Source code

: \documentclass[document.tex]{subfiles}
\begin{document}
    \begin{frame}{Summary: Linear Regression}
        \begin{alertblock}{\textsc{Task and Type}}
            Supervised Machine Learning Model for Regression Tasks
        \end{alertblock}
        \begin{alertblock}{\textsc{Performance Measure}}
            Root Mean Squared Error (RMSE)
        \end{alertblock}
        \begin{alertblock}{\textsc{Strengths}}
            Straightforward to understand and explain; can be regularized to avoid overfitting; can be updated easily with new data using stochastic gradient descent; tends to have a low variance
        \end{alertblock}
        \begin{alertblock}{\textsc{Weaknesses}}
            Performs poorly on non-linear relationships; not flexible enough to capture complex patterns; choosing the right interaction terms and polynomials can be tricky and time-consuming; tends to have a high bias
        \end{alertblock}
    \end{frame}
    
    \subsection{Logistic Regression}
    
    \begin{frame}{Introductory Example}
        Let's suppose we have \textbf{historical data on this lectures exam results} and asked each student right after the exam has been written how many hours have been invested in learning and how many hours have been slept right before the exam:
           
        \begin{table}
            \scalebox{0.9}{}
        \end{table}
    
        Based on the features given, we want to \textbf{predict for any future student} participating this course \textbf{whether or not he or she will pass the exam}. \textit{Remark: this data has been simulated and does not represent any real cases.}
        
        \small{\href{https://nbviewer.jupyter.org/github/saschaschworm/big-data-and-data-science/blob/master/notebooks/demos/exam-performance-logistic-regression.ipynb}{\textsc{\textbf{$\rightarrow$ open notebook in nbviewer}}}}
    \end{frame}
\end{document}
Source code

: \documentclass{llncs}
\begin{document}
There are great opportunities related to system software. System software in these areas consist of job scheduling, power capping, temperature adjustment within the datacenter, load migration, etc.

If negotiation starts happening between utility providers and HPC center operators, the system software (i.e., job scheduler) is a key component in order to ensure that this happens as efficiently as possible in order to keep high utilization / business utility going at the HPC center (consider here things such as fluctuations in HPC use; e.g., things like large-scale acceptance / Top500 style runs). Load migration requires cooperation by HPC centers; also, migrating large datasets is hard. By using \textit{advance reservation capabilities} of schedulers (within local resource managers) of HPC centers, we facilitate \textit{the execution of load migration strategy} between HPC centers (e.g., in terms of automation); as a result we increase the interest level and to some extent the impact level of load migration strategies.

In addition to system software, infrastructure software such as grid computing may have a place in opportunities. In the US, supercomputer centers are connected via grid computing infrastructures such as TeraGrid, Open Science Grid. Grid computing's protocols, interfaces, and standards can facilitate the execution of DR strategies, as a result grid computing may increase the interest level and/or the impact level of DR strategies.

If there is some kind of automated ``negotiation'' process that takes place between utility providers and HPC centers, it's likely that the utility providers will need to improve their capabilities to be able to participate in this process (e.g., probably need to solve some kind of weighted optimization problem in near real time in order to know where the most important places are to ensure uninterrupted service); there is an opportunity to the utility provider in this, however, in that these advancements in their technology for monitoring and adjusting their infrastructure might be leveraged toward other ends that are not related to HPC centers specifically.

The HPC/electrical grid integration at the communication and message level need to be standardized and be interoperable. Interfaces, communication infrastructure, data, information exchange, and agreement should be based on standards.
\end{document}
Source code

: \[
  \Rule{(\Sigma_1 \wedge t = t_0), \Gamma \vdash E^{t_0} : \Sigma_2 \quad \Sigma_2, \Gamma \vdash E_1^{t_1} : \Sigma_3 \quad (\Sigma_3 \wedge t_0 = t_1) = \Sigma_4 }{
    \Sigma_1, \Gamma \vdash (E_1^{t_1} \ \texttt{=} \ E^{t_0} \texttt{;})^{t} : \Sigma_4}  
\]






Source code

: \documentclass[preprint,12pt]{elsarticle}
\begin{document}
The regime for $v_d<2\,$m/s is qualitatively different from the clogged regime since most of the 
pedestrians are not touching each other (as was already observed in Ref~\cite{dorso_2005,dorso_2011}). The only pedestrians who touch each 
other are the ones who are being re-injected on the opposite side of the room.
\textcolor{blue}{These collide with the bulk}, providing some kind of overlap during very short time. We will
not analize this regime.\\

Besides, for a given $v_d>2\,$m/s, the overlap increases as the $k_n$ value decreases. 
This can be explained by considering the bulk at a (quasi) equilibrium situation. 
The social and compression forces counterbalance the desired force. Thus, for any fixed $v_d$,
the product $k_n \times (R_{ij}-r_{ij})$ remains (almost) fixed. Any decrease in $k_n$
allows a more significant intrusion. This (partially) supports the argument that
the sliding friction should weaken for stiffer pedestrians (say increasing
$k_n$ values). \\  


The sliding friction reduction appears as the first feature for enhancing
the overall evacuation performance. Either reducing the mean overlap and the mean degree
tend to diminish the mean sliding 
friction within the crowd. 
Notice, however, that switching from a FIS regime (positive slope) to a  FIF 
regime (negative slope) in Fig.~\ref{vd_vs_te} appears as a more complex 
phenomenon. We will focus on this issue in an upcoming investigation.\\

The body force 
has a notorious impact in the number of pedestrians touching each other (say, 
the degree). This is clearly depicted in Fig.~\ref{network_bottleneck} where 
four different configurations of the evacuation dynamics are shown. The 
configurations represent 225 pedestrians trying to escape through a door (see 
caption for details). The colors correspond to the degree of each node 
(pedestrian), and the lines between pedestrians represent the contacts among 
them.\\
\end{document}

**Exercise**
Which lines above contain the word "each"? List them.

**Your solution**
        Let's suppose we have \textbf{historical data on this lectures exam results} and asked each student right after the exam has been written how many hours have been invested in learning and how many hours have been slept right before the exam:
pedestrians are not touching each other (as was already observed in Ref~\cite{dorso_2005,dorso_2011}). The only pedestrians who touch each 
has a notorious impact in the number of pedestrians touching each other (say, 
caption for details). The colors correspond to the degree of each node 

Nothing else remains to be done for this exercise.